(Page-level text extractions)

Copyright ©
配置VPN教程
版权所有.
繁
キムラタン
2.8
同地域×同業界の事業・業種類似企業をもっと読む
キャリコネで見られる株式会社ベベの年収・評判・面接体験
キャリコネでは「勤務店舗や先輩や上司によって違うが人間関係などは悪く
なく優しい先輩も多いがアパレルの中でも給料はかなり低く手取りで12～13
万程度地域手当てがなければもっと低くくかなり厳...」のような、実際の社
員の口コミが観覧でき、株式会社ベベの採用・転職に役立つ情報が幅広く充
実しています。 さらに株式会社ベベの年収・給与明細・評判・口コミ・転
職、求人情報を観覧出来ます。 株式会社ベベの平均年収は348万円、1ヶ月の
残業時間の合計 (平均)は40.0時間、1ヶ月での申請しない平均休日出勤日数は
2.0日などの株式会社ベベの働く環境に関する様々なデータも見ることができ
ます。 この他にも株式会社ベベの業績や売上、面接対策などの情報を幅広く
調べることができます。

# Task statement
Make an exact copy of each line, beginning at the one containing "なく優しい先輩も多いがアパレルの中でも給料はかなり低く手取りで12～13" and ending with the last line of the data, and of no other line.

# Problem solution
なく優しい先輩も多いがアパレルの中でも給料はかなり低く手取りで12～13
万程度地域手当てがなければもっと低くくかなり厳...」のような、実際の社
員の口コミが観覧でき、株式会社ベベの採用・転職に役立つ情報が幅広く充
実しています。 さらに株式会社ベベの年収・給与明細・評判・口コミ・転
職、求人情報を観覧出来ます。 株式会社ベベの平均年収は348万円、1ヶ月の
残業時間の合計 (平均)は40.0時間、1ヶ月での申請しない平均休日出勤日数は
2.0日などの株式会社ベベの働く環境に関する様々なデータも見ることができ
ます。 この他にも株式会社ベベの業績や売上、面接対策などの情報を幅広く
調べることができます。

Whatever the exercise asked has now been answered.